DATASET RECORDS:
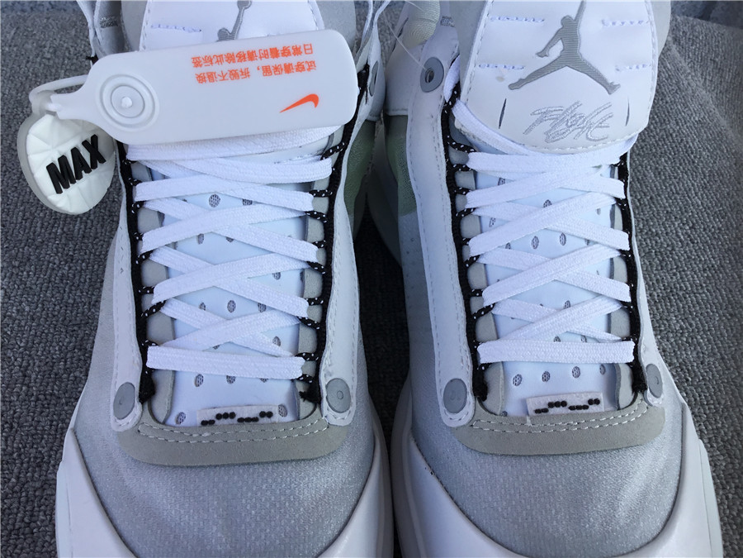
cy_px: 279
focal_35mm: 31
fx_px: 665
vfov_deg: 45.4
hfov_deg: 58.4
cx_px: 372
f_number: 2.4
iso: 25
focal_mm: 3.3
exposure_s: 1/344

PROBLEM DESCRIPTION:
Output the entries exactly as they appear, with no pictures included.

OUTPUT OF THE TASK:
cy_px: 279
focal_35mm: 31
fx_px: 665
vfov_deg: 45.4
hfov_deg: 58.4
cx_px: 372
f_number: 2.4
iso: 25
focal_mm: 3.3
exposure_s: 1/344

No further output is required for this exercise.